■ Texte de la page:
# # # # # # #
Chine et Extrême-Orient/Une chasse aux bords du fleuve Bleu

E. Plon, Nourrit et Cie (p. 109-124).

VI.

UNE CHASSE AUX BORDS DU FLEUVE BLEU.

Pendant mon séjour à Shang-haï, j’eus l’occasion de faire à l’intérieur des terres une excursion dans laquelle je reçus une leçon de prudence, qui m’apprit la manière de se tirer d’un mauvais pas en Chine.

Un Anglais, résidant depuis longtemps dans le pays, Mr. Kane, cherchait un compagnon de chasse. J’entrai en rapport avec lui, et nous convînmes d’aller passer dix jours dans la région que traverse le grand canal, au sud de Nankin. Tout ce territoire avait été le théâtre des incursions des rebelles Taï-pings ; les villages n’étaient encore, à cette époque, qu’en partie repeuplés, et les deux tiers des terres restaient incultes, faute de bras, circonstance très-favorable pour le gibier.

Nous partîmes donc pour Ching-kiang, la première étape sur le fleuve Bleu, où nous devions trouver le personnel et les batelets dont nous avions besoin.

Quelques amateurs de Shang-haï possèdent des yoles spécialement aménagées pour ces parties ; on les envoie d’avance à Ching-kiang, où les chasseurs les vont rejoindre, à bord de ferryboats américains, semblables à ceux du Mississipi et du Potomac. Ces petites yoles, construites à l’européenne, bien que plus élégantes que les jonques dont nous devions nous servir, ne sont cependant guère plus confortables.
# # # # # # #
■ Section des données:
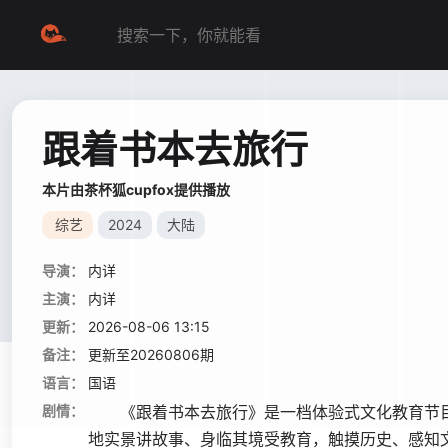
跟着书本去旅行
本片由茶杯狐cupfox提供播放
综艺
2024
大陆
导演：
内详
主演：
内详
更新：
2026-08-06 13:15
备注：
更新至20260806期
语言：
国语
剧情：
《跟着书本去旅行》是一档体验式文化教育节目
地实景讲故事、身临其境受教育，触摸历史、感知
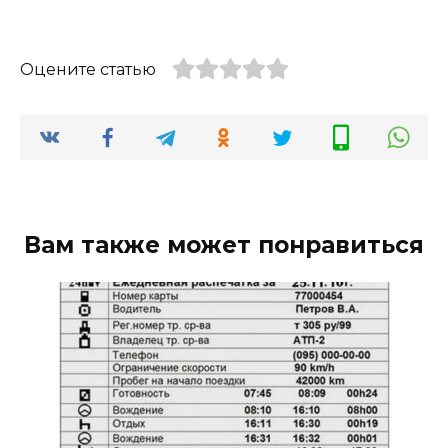
Оцените статью
Вам также может понравиться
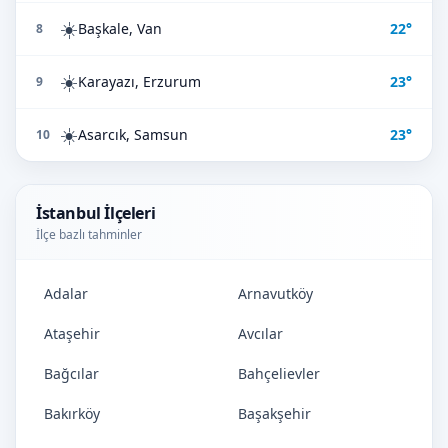
☀️
Başkale, Van
22°
8
☀️
Karayazı, Erzurum
23°
9
☀️
Asarcık, Samsun
23°
10
İstanbul İlçeleri
İlçe bazlı tahminler
Adalar
Arnavutköy
Ataşehir
Avcılar
Bağcılar
Bahçelievler
Bakırköy
Başakşehir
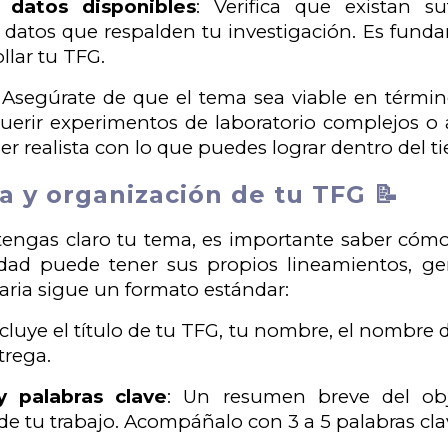
 datos disponibles
: Verifica que existan su
 y datos que respalden tu investigación. Es fund
llar tu TFG.
: Asegúrate de que el tema sea viable en térmi
erir experimentos de laboratorio complejos o a
er realista con lo que puedes lograr dentro del t
a y organización de tu TFG 📝
engas claro tu tema, es importante saber cómo
idad puede tener sus propios lineamientos, g
taria sigue un formato estándar:
ncluye el título de tu TFG, tu nombre, el nombre 
trega.
 palabras clave
: Un resumen breve del obj
 de tu trabajo. Acompáñalo con 3 a 5 palabras cla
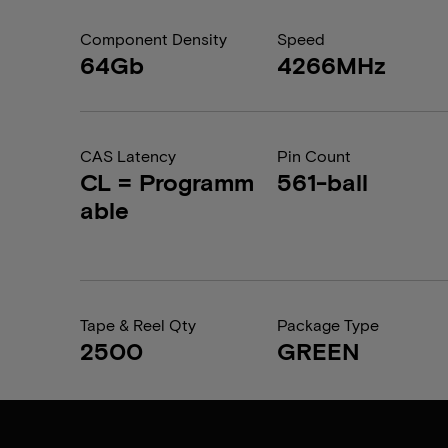
Component Density
Speed
64Gb
4266MHz
CAS Latency
Pin Count
CL = Programm
561-ball
able
Tape & Reel Qty
Package Type
2500
GREEN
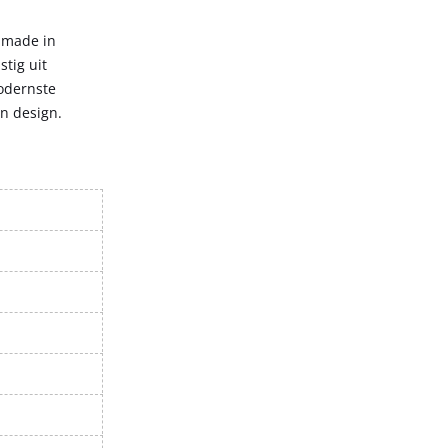
– made in
tig uit
odernste
en design.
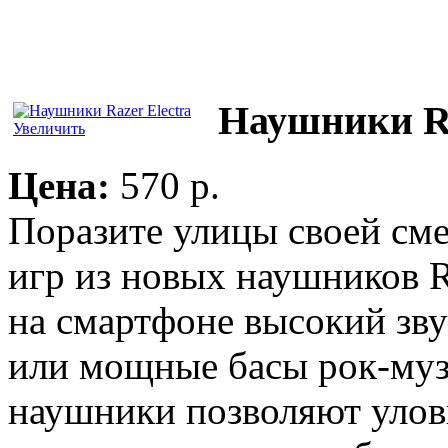
Наушники Ra
Увеличить
Цена:
570 p.
Поразите улицы своей сме
игр из новых наушников R
на смартфоне высокий зв
или мощные басы рок-муз
наушники позволяют улов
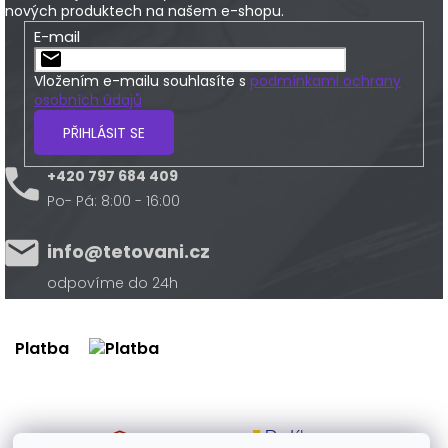
nových produktech na našem e-shopu.
E-mail
Vložením e-mailu souhlasíte s
podmínkami ochrany
osobních údajů
PŘIHLÁSIT SE
+420 797 684 409
Po- Pá: 8:00 - 16:00
info@tetovani.cz
odpovíme do 24h
Platba
Doprava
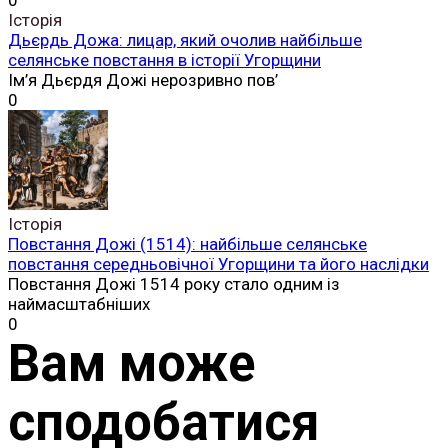
0
Історія
Дьєрдь Дожа: лицар, який очолив найбільше
селянське повстання в історії Угорщини
Ім’я Дьєрдя Дожі нерозривно пов’
0
Історія
Повстання Дожі (1514): найбільше селянське
повстання середньовічної Угорщини та його наслідки
Повстання Дожі 1514 року стало одним із
наймасштабніших
0
Вам може
сподобатися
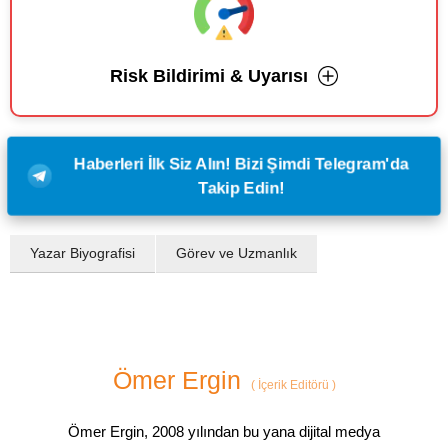
Risk Bildirimi & Uyarısı
Haberleri İlk Siz Alın! Bizi Şimdi Telegram'da
Takip Edin!
Yazar Biyografisi
Görev ve Uzmanlık
Ömer Ergin
(
İçerik Editörü
)
Ömer Ergin, 2008 yılından bu yana dijital medya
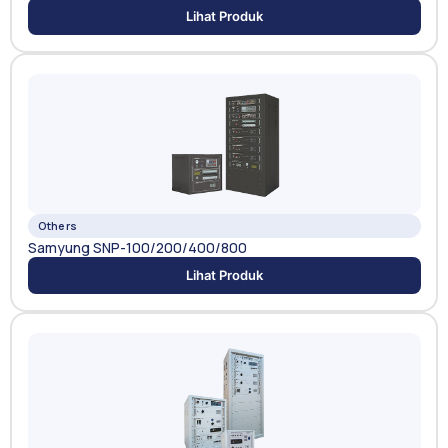
Lihat Produk
Others
Samyung SNP-100/200/400/800
Lihat Produk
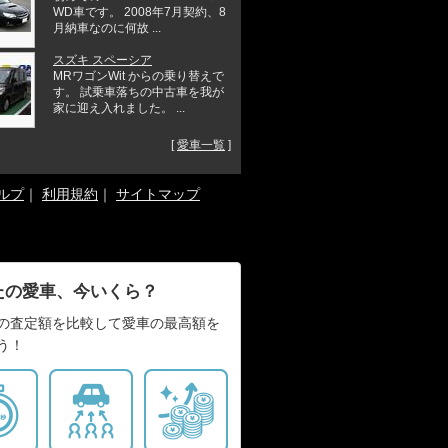
WD車です。 2008年7月契約、8
月納車なのに何故 ...
スズキ スペーシア
MRワゴンWit からの乗り替えで
す。 試乗車落ちの中古車を我が
家に迎え入れました。 ...
[
愛車一覧
]
ルプ
｜
利用規約
｜
サイトマップ
たの愛車、今いくら？
の査定額を比較して愛車の最高額を
う！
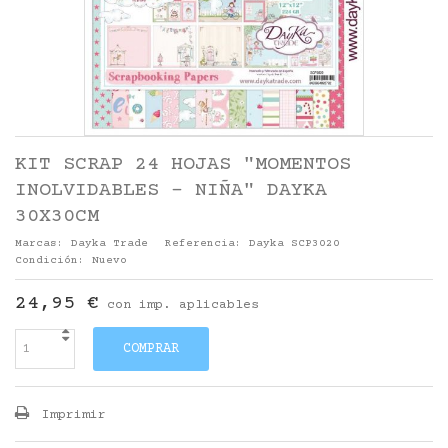
KIT SCRAP 24 HOJAS "MOMENTOS
INOLVIDABLES - NIÑA" DAYKA
30X30CM
Marcas:
Dayka Trade
Referencia:
Dayka SCP3020
Condición:
Nuevo
24,95 €
con imp. aplicables
COMPRAR
Imprimir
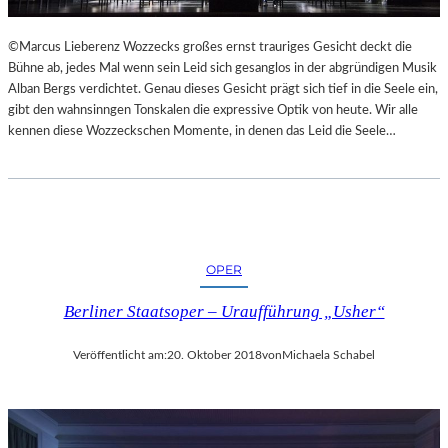
L
S
©Marcus Lieberenz Wozzecks großes ernst trauriges Gesicht deckt die
Ä
Bühne ab, jedes Mal wenn sein Leid sich gesanglos in der abgründigen Musik
U
Alban Bergs verdichtet. Genau dieses Gesicht prägt sich tief in die Seele ein,
L
gibt den wahnsinngen Tonskalen die expressive Optik von heute. Wir alle
E
kennen diese Wozzeckschen Momente, in denen das Leid die Seele…
N
T
R
A
I
N
OPER
I
N
Berliner Staatsoper – Uraufführung „Usher“
G
Veröffentlicht am:
20. Oktober 2018
von
Michaela Schabel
# # # # # # #
■ Exercices à traiter:
• a. Pouvez-vous afficher intégralement le texte de la page, sans y changer quoi que ce soit ?
• b. Pouvez-vous produire tel quel le passage des lignes de données allant de leur tout début jusqu'à la ligne contenant « de tu trabajo. », celle-ci comprise, en omettant les images ?

■ Réponses par exercice:
• a.
Chine et Extrême-Orient/Une chasse aux bords du fleuve Bleu

E. Plon, Nourrit et Cie (p. 109-124).

VI.

UNE CHASSE AUX BORDS DU FLEUVE BLEU.

Pendant mon séjour à Shang-haï, j’eus l’occasion de faire à l’intérieur des terres une excursion dans laquelle je reçus une leçon de prudence, qui m’apprit la manière de se tirer d’un mauvais pas en Chine.

Un Anglais, résidant depuis longtemps dans le pays, Mr. Kane, cherchait un compagnon de chasse. J’entrai en rapport avec lui, et nous convînmes d’aller passer dix jours dans la région que traverse le grand canal, au sud de Nankin. Tout ce territoire avait été le théâtre des incursions des rebelles Taï-pings ; les villages n’étaient encore, à cette époque, qu’en partie repeuplés, et les deux tiers des terres restaient incultes, faute de bras, circonstance très-favorable pour le gibier.

Nous partîmes donc pour Ching-kiang, la première étape sur le fleuve Bleu, où nous devions trouver le personnel et les batelets dont nous avions besoin.

Quelques amateurs de Shang-haï possèdent des yoles spécialement aménagées pour ces parties ; on les envoie d’avance à Ching-kiang, où les chasseurs les vont rejoindre, à bord de ferryboats américains, semblables à ceux du Mississipi et du Potomac. Ces petites yoles, construites à l’européenne, bien que plus élégantes que les jonques dont nous devions nous servir, ne sont cependant guère plus confortables.

• b.
跟着书本去旅行
本片由茶杯狐cupfox提供播放
综艺
2024
大陆
导演：
内详
主演：
内详
更新：
2026-08-06 13:15
备注：
更新至20260806期
语言：
国语
剧情：
《跟着书本去旅行》是一档体验式文化教育节目
地实景讲故事、身临其境受教育，触摸历史、感知
Оцените статью
Вам также может понравиться
☀️
Başkale, Van
22°
8
☀️
Karayazı, Erzurum
23°
9
☀️
Asarcık, Samsun
23°
10
İstanbul İlçeleri
İlçe bazlı tahminler
Adalar
Arnavutköy
Ataşehir
Avcılar
Bağcılar
Bahçelievler
Bakırköy
Başakşehir
 datos disponibles
: Verifica que existan su
 y datos que respalden tu investigación. Es fund
llar tu TFG.
: Asegúrate de que el tema sea viable en térmi
erir experimentos de laboratorio complejos o a
er realista con lo que puedes lograr dentro del t
a y organización de tu TFG 📝
engas claro tu tema, es importante saber cómo
idad puede tener sus propios lineamientos, g
taria sigue un formato estándar:
ncluye el título de tu TFG, tu nombre, el nombre 
trega.
 palabras clave
: Un resumen breve del obj
 de tu trabajo. Acompáñalo con 3 a 5 palabras cla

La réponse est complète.